━━ Data for this exercise ━━

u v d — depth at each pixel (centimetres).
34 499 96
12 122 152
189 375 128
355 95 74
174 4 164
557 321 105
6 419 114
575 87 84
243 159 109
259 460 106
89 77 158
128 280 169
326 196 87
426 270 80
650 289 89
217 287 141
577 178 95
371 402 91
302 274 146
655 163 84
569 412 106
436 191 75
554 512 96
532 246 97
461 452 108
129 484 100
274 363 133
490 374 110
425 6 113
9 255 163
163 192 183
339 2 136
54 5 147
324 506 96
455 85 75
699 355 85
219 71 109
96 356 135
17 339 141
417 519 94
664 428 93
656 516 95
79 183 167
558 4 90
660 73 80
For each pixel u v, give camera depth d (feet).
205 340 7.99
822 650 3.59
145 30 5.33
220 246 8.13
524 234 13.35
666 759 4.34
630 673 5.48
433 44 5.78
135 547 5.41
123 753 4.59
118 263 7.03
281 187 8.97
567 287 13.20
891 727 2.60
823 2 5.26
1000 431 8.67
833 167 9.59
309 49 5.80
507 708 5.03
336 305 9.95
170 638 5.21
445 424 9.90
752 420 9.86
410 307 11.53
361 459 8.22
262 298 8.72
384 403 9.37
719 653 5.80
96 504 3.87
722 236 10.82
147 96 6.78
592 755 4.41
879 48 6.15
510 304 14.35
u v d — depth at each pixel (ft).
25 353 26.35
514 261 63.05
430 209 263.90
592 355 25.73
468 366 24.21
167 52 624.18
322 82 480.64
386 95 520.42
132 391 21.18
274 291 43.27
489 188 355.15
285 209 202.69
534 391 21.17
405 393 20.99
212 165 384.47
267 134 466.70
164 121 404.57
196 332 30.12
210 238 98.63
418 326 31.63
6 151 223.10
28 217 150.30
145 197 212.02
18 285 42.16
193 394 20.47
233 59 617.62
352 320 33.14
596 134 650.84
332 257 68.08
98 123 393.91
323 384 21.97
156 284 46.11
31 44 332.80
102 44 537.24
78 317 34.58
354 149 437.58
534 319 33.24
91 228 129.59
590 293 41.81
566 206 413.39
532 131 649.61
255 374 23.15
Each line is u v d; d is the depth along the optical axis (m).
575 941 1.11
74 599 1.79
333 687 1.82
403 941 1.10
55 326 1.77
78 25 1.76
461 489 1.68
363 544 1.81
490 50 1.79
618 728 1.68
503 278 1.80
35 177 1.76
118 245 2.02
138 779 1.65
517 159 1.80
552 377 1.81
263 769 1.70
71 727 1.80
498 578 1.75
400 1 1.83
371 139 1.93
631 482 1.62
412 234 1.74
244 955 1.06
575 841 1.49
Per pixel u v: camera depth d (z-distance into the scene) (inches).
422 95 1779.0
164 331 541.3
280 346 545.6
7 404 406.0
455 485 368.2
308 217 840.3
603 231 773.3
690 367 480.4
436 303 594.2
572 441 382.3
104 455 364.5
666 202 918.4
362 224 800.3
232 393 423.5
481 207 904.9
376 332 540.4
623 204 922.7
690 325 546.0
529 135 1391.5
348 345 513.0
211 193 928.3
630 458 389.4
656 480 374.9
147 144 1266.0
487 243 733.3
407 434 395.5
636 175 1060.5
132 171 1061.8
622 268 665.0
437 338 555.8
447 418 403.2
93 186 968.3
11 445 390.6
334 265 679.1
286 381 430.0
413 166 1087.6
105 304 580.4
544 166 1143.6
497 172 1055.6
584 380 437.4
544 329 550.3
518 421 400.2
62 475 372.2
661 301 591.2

━━━

### Exercise aim
Repeat the records above line by line, from the first line through the line that contains "Each line is".

### Result for this task
u v d — depth at each pixel (centimetres).
34 499 96
12 122 152
189 375 128
355 95 74
174 4 164
557 321 105
6 419 114
575 87 84
243 159 109
259 460 106
89 77 158
128 280 169
326 196 87
426 270 80
650 289 89
217 287 141
577 178 95
371 402 91
302 274 146
655 163 84
569 412 106
436 191 75
554 512 96
532 246 97
461 452 108
129 484 100
274 363 133
490 374 110
425 6 113
9 255 163
163 192 183
339 2 136
54 5 147
324 506 96
455 85 75
699 355 85
219 71 109
96 356 135
17 339 141
417 519 94
664 428 93
656 516 95
79 183 167
558 4 90
660 73 80
For each pixel u v, give camera depth d (feet).
205 340 7.99
822 650 3.59
145 30 5.33
220 246 8.13
524 234 13.35
666 759 4.34
630 673 5.48
433 44 5.78
135 547 5.41
123 753 4.59
118 263 7.03
281 187 8.97
567 287 13.20
891 727 2.60
823 2 5.26
1000 431 8.67
833 167 9.59
309 49 5.80
507 708 5.03
336 305 9.95
170 638 5.21
445 424 9.90
752 420 9.86
410 307 11.53
361 459 8.22
262 298 8.72
384 403 9.37
719 653 5.80
96 504 3.87
722 236 10.82
147 96 6.78
592 755 4.41
879 48 6.15
510 304 14.35
u v d — depth at each pixel (ft).
25 353 26.35
514 261 63.05
430 209 263.90
592 355 25.73
468 366 24.21
167 52 624.18
322 82 480.64
386 95 520.42
132 391 21.18
274 291 43.27
489 188 355.15
285 209 202.69
534 391 21.17
405 393 20.99
212 165 384.47
267 134 466.70
164 121 404.57
196 332 30.12
210 238 98.63
418 326 31.63
6 151 223.10
28 217 150.30
145 197 212.02
18 285 42.16
193 394 20.47
233 59 617.62
352 320 33.14
596 134 650.84
332 257 68.08
98 123 393.91
323 384 21.97
156 284 46.11
31 44 332.80
102 44 537.24
78 317 34.58
354 149 437.58
534 319 33.24
91 228 129.59
590 293 41.81
566 206 413.39
532 131 649.61
255 374 23.15
Each line is u v d; d is the depth along the optical axis (m).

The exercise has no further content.